Please print, character for character, the lines below from the first one through the line containing "2003 года, этот вид договора стал", both ends included.

######

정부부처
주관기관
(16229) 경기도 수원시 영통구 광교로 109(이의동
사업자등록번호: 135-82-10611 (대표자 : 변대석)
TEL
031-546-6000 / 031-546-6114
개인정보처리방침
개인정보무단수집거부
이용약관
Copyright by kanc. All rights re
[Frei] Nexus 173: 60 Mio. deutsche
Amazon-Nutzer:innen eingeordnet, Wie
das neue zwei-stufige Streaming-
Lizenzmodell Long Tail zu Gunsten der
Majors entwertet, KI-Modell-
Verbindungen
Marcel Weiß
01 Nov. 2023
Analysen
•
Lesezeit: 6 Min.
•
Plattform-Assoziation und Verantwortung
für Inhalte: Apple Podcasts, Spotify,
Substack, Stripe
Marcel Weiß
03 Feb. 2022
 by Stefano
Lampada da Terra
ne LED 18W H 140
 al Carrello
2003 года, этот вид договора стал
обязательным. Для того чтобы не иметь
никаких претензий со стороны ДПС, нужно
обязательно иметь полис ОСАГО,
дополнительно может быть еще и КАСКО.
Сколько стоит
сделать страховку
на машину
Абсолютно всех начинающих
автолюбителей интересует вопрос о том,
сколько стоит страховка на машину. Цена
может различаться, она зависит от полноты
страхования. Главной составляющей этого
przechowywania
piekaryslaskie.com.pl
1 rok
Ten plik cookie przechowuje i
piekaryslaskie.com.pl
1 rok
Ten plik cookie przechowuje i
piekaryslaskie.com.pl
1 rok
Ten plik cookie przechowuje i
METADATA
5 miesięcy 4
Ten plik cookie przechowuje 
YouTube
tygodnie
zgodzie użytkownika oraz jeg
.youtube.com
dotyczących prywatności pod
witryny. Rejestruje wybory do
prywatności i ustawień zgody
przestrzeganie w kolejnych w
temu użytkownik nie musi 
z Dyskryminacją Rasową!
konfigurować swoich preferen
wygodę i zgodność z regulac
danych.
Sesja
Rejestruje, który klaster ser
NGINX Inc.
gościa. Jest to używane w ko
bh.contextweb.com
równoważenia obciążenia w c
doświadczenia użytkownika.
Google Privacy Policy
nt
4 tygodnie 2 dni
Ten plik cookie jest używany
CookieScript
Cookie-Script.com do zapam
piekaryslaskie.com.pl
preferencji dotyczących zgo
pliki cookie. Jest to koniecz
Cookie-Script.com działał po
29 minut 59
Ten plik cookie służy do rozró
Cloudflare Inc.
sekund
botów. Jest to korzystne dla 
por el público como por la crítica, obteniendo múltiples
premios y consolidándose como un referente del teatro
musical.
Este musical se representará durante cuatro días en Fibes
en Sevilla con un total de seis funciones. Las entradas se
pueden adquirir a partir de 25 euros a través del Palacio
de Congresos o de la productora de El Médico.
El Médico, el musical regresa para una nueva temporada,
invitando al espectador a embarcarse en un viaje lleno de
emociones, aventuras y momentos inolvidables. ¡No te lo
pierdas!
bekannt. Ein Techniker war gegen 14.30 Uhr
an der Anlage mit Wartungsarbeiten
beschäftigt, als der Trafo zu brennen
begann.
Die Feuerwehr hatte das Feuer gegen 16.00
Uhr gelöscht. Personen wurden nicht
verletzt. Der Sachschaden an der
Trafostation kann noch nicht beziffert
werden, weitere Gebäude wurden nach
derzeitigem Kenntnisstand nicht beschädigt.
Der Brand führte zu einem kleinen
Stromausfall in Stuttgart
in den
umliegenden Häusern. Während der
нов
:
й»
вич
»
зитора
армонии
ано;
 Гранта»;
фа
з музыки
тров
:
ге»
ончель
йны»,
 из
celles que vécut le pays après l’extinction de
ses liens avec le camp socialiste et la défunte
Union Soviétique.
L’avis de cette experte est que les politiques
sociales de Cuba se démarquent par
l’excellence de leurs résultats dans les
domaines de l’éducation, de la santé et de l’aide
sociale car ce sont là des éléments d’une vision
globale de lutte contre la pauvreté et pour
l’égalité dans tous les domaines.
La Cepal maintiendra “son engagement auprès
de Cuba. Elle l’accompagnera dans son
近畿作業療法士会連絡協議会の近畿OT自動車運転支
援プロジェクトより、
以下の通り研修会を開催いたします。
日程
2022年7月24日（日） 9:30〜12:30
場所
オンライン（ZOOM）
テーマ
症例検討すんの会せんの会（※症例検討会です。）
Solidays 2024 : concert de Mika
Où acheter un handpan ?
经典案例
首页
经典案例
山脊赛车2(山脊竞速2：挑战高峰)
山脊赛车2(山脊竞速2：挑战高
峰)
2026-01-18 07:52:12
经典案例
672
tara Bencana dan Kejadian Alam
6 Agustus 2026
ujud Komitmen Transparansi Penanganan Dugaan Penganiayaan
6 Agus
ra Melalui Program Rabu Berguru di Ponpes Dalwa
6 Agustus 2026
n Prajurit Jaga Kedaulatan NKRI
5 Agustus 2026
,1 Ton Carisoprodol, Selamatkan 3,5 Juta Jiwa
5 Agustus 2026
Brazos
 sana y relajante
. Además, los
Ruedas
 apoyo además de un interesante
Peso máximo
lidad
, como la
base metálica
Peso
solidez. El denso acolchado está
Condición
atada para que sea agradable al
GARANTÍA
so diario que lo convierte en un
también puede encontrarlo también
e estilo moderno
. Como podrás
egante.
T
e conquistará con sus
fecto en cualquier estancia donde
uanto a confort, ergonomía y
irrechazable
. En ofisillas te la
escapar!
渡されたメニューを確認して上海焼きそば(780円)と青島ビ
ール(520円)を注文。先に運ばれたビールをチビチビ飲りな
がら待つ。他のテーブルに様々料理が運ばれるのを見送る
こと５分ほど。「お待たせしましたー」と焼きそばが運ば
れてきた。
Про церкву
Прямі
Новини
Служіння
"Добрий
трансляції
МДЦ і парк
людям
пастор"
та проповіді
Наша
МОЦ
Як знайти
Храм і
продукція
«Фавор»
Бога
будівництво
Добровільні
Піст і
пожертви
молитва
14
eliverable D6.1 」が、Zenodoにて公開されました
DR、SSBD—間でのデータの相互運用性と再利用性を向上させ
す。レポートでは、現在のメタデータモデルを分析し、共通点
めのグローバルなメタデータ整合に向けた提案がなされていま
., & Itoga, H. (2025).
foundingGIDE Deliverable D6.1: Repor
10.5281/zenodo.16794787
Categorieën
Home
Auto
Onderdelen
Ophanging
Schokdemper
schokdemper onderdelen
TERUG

######

TASK OUTPUT
정부부처
주관기관
(16229) 경기도 수원시 영통구 광교로 109(이의동
사업자등록번호: 135-82-10611 (대표자 : 변대석)
TEL
031-546-6000 / 031-546-6114
개인정보처리방침
개인정보무단수집거부
이용약관
Copyright by kanc. All rights re
[Frei] Nexus 173: 60 Mio. deutsche
Amazon-Nutzer:innen eingeordnet, Wie
das neue zwei-stufige Streaming-
Lizenzmodell Long Tail zu Gunsten der
Majors entwertet, KI-Modell-
Verbindungen
Marcel Weiß
01 Nov. 2023
Analysen
•
Lesezeit: 6 Min.
•
Plattform-Assoziation und Verantwortung
für Inhalte: Apple Podcasts, Spotify,
Substack, Stripe
Marcel Weiß
03 Feb. 2022
 by Stefano
Lampada da Terra
ne LED 18W H 140
 al Carrello
2003 года, этот вид договора стал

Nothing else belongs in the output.